[pcre-dev] [Bug 1616] Line begin anchor fits not at end of t…

Top Page
Delete this message
Author: Philip Hazel
Date:  
To: pcre-dev
Subject: [pcre-dev] [Bug 1616] Line begin anchor fits not at end of text, if the last character is a new line character
------- You are receiving this mail because: -------
You are on the CC list for the bug.

http://bugs.exim.org/show_bug.cgi?id=1616




--- Comment #3 from Philip Hazel <ph10@???> 2015-04-17 11:10:36 ---
On Fri, 17 Apr 2015, David Gausmann wrote:

> But it is hard to find and the behaviour is not intuitive, but if this is the
> behaviour of PERL then PCRE should behave like that.

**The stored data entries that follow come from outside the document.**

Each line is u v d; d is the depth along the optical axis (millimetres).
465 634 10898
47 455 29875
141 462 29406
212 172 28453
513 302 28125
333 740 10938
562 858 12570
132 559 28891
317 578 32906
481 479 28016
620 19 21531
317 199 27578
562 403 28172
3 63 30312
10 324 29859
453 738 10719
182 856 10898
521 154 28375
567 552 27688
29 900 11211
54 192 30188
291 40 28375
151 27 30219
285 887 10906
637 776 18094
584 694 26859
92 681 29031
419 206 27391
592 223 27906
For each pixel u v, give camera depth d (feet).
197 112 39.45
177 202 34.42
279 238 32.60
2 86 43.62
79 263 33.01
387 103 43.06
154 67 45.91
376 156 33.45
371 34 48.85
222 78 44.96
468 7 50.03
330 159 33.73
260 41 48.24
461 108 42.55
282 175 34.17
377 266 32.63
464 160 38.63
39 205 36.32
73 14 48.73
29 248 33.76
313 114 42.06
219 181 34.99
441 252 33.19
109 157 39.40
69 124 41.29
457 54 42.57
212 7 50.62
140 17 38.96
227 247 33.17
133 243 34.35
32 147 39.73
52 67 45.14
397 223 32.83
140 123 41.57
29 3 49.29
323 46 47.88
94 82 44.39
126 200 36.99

One person's intuition is another's nonsense. :-) I don't *know* why
Perl behaves as it does, but I can see the logic -- in multiline mode,
it treats the input as a sequence of terminated lines, so, for example,
"A\nB\nC\n" is three lines. ^ matches at the start of a line; hence
(only) three matches.

The other engines take the more character-based view: ^ matches at the
start or after a line terminator; hence four matches.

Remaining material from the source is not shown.